- Task goal -
Reproduce the data below in full and exclude every picture.

========

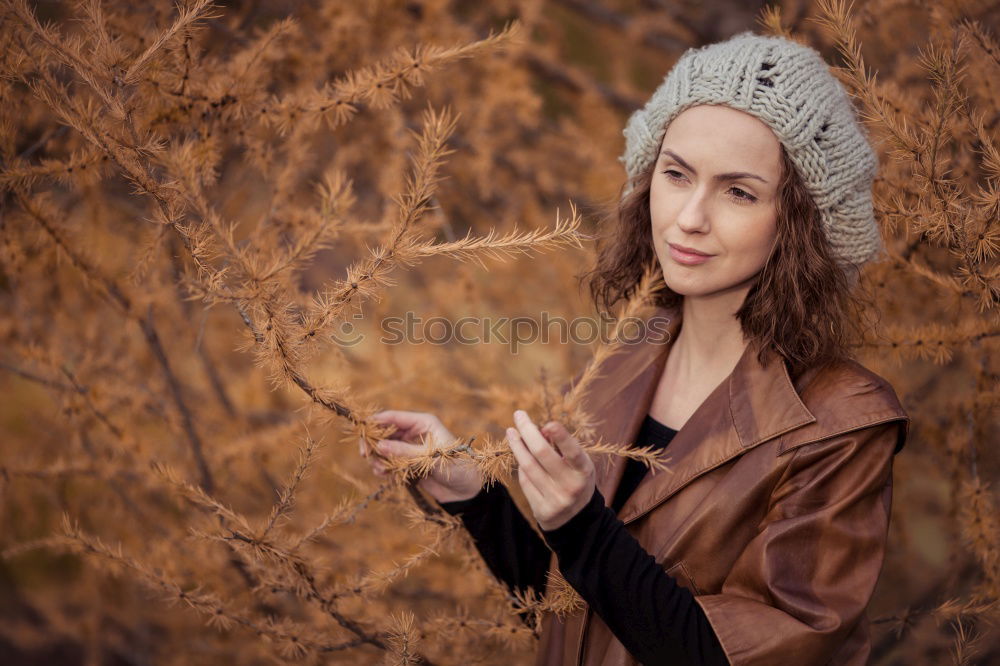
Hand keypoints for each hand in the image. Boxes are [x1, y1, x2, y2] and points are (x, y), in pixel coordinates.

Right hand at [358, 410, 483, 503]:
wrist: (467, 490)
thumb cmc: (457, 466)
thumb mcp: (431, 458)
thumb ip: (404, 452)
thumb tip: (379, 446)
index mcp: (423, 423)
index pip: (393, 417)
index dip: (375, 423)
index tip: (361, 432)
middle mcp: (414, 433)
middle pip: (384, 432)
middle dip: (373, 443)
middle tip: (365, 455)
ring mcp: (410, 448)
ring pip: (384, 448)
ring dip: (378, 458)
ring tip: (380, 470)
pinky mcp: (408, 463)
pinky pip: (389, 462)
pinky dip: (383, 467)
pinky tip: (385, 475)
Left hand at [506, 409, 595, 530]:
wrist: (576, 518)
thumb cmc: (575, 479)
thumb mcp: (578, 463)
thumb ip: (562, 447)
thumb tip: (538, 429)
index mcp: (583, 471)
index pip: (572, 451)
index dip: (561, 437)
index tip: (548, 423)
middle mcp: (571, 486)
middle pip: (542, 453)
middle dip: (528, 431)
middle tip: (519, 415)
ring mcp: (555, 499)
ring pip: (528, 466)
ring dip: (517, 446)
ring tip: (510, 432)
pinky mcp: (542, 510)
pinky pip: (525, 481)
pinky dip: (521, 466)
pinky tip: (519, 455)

========

- Output below -
Hand keypoints for each hand in the image. Boxes are [x1, y1, x2, y2] and points are (x, y), in pixel coordinates.

Right hand at [358, 410, 483, 503]:
wrist: (467, 490)
thumb cmc: (457, 466)
thumb mcp: (431, 458)
thumb ip: (404, 452)
thumb tip: (379, 446)
index mcp: (423, 423)
index pip: (393, 417)
index dip: (375, 423)
index tip: (361, 432)
middle mcp: (414, 433)
middle pip: (384, 432)
middle dip: (373, 443)
middle tip: (365, 455)
ring mcp: (410, 448)
ring pip: (384, 448)
ring dip: (378, 458)
ring tip: (380, 470)
pinky mcp: (408, 463)
pinky pip: (389, 462)
pinky dip: (383, 467)
pinky tip: (385, 475)
Left hand at [506, 409, 595, 530]:
wrist: (576, 518)
thumb cmc: (575, 479)
thumb mcp: (578, 463)
thumb ip: (562, 447)
thumb tip: (538, 429)
index mcp: (583, 471)
index pip: (572, 451)
index dip: (561, 437)
index tip: (548, 423)
middle mcp: (571, 486)
middle pip: (542, 453)
middle dip: (528, 431)
middle tip: (519, 415)
ring mcp: (555, 499)
ring pip: (528, 466)
ring dip: (517, 446)
ring tip: (510, 432)
pinky mcp: (542, 510)
pinky pip: (525, 481)
pinky dip: (521, 466)
pinky tip: (519, 455)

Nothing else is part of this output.